There were however significant opportunities across the system, these included:

·         A strong high level buy-in of local system leaders

·         A new management team at BHRUT which had identified real productivity and management issues and increased communication with stakeholders

·         Non-recurrent funding approved to test initiatives

·         All Better Care Fund plans had been approved in the second highest category

·         An opportunity to accelerate and prioritise demand management activity in order to tackle the financial deficit

 

Moving forward, a number of key recommendations were made.

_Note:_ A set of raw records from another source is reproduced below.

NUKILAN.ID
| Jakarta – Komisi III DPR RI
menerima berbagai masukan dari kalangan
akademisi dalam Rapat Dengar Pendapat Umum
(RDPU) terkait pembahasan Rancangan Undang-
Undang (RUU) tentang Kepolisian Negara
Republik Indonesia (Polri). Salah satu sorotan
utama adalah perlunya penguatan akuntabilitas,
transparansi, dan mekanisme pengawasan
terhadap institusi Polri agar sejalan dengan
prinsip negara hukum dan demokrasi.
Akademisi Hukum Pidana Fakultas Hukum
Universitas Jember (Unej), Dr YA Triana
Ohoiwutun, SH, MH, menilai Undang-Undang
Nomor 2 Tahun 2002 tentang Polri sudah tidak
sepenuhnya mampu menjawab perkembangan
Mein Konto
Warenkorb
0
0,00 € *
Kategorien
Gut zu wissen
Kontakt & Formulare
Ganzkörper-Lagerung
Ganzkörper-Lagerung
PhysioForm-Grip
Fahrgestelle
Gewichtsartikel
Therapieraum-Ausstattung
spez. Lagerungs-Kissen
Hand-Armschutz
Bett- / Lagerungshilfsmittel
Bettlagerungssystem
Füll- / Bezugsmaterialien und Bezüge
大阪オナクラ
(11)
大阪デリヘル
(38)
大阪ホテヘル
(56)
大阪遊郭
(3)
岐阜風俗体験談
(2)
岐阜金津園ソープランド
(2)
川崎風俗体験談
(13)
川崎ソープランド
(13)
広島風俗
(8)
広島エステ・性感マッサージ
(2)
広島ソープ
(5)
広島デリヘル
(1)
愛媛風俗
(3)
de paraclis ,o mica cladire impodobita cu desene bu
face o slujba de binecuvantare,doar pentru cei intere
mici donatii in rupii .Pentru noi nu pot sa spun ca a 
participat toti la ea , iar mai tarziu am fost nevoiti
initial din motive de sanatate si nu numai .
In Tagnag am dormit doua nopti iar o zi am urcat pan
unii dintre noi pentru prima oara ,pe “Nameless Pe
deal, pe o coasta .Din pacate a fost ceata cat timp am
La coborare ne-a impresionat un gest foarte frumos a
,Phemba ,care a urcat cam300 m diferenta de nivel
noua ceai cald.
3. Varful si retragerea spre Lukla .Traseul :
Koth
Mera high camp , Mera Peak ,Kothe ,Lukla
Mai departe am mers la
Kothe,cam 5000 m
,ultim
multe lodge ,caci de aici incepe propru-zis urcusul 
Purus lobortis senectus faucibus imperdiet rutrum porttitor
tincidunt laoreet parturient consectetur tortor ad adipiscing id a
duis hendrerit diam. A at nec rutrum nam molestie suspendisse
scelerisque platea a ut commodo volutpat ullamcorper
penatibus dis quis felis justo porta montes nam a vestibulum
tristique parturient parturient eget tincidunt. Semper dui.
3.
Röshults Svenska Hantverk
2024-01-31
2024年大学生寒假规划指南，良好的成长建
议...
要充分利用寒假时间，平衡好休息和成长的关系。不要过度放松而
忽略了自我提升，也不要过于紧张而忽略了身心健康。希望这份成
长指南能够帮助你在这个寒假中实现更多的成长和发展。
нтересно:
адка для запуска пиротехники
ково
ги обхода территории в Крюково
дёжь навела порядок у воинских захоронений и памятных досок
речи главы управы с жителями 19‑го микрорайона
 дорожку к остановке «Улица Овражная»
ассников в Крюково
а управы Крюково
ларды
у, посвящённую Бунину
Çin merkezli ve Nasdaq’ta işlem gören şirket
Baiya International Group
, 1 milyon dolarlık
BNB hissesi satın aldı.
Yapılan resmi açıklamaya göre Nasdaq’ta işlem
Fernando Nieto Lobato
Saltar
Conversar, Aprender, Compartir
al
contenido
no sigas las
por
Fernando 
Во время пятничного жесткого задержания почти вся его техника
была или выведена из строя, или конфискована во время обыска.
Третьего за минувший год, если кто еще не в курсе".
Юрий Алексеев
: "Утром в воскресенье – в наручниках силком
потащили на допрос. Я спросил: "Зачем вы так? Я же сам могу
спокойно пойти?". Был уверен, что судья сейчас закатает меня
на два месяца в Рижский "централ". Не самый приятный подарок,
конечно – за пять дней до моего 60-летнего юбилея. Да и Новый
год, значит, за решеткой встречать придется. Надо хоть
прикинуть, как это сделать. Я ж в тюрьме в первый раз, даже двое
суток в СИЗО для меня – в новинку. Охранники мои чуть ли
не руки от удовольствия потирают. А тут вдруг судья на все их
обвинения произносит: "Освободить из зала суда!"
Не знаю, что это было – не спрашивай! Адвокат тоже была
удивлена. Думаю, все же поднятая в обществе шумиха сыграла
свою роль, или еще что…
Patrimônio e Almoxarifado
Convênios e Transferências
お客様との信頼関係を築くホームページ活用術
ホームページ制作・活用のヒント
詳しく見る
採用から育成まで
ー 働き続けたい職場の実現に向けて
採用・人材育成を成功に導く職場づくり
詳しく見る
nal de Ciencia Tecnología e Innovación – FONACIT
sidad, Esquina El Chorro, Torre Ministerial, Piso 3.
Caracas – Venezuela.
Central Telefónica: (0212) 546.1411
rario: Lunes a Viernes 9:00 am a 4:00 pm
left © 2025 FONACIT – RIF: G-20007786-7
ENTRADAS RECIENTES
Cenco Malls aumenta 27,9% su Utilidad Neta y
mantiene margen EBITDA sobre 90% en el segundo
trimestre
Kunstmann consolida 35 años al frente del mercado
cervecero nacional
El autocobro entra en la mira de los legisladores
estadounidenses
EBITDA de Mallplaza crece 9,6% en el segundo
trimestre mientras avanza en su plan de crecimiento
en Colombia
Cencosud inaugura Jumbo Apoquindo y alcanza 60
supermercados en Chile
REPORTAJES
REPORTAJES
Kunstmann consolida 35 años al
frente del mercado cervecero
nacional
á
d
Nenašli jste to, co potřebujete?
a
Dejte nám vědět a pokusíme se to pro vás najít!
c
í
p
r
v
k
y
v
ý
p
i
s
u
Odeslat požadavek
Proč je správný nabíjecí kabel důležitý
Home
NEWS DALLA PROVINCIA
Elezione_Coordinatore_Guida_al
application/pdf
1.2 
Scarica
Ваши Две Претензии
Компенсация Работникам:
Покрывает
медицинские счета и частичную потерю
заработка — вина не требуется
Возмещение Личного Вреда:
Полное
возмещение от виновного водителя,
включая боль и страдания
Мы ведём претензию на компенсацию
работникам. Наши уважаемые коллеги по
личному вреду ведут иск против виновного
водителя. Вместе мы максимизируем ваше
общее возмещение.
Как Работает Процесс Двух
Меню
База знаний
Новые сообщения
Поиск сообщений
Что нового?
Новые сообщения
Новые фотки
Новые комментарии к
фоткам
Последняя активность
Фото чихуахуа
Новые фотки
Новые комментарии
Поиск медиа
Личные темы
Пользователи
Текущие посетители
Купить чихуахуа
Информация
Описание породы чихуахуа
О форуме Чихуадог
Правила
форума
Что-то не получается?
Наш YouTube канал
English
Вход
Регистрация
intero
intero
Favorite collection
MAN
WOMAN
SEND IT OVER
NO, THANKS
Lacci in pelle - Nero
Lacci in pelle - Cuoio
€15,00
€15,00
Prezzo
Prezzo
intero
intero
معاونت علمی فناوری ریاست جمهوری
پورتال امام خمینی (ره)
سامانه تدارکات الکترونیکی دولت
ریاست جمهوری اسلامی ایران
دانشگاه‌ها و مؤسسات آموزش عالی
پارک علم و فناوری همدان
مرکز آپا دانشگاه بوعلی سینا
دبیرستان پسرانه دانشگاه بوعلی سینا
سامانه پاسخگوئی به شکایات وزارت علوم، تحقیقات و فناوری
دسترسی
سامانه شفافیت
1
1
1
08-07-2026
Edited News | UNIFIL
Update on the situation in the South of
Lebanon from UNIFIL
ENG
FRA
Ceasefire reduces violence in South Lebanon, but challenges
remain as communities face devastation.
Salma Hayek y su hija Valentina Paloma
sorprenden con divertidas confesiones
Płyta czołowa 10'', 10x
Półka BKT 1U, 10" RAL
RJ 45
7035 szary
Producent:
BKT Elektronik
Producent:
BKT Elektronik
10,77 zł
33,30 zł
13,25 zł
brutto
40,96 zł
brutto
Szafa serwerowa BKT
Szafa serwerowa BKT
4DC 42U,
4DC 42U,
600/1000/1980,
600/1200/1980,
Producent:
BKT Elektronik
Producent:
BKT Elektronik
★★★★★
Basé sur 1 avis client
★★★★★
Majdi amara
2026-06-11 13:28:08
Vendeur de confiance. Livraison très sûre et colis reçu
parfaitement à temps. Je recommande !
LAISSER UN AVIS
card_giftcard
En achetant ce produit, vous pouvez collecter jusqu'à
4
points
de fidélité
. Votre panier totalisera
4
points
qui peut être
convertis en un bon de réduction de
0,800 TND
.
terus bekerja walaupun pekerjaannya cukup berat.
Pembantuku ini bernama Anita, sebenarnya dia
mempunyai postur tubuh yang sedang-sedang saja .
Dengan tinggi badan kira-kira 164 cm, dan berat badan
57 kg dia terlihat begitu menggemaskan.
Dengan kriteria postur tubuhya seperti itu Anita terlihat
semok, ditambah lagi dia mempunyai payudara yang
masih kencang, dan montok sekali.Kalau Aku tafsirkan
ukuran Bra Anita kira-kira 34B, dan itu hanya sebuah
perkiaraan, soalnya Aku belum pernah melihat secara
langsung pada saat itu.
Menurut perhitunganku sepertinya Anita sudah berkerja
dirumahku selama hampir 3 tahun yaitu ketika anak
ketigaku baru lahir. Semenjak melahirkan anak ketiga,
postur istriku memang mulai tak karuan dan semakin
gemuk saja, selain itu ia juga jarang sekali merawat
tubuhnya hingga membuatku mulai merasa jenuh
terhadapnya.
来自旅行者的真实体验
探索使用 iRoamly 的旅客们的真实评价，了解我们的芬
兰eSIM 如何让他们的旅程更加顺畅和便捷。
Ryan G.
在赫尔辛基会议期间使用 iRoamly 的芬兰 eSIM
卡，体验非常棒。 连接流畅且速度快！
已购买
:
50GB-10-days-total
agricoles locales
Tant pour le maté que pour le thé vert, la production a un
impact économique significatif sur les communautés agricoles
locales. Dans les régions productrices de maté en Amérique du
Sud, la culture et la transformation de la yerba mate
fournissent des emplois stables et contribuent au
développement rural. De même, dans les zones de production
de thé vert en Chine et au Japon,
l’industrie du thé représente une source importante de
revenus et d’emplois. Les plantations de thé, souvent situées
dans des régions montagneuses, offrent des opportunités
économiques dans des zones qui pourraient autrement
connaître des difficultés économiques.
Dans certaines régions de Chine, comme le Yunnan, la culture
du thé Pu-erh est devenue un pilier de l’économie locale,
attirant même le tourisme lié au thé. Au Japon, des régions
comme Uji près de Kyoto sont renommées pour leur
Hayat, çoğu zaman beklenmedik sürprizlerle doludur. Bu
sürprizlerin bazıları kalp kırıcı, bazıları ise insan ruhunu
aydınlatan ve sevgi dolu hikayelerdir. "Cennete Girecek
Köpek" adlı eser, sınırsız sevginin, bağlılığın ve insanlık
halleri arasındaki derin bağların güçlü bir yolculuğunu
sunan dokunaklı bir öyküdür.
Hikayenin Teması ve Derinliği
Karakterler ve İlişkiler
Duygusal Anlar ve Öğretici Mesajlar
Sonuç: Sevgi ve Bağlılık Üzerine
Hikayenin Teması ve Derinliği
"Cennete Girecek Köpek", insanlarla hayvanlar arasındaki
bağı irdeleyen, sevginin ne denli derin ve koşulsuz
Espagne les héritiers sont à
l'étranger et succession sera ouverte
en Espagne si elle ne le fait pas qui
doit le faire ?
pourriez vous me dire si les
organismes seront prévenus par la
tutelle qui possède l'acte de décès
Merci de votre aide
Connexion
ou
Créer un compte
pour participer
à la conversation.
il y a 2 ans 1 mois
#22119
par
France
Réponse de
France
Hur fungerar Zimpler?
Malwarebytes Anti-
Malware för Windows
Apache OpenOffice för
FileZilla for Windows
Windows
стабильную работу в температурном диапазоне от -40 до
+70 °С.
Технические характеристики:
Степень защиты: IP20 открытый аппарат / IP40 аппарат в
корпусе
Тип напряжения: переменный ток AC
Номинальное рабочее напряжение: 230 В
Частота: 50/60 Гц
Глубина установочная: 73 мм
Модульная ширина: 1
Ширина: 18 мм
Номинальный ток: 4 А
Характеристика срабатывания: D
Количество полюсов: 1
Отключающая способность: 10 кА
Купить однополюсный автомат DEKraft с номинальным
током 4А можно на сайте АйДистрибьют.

Critically, BHRUT delivery needed to be focused around one overarching programme plan. This would enable individual initiatives to be linked together to focus on whole system demand, dependencies to be understood, resources prioritised and the planned source of efficiency and transformational savings made much clearer and transparent.

 

In addition, clinical ownership of change needed to be strengthened as delivery intensified with the attraction of a mass of clinicians central to this. Also, there needed to be continued strengthening of the relationships between primary, secondary and community care clinicians.

 

Such key recommendations had been encapsulated into a 5 year delivery strategy. This would enable the reprioritisation of resources, the reconfiguration of services and the commissioning / decommissioning of services to ensure that overall objectives were met.

 

In the short term, it was explained that the focus was on reviewing critical areas for system delivery through plan alignment. It was suggested that this could be best delivered through a series of strategic workshops.

 

Mrs Coppell was thanked for delivering a useful and informative presentation.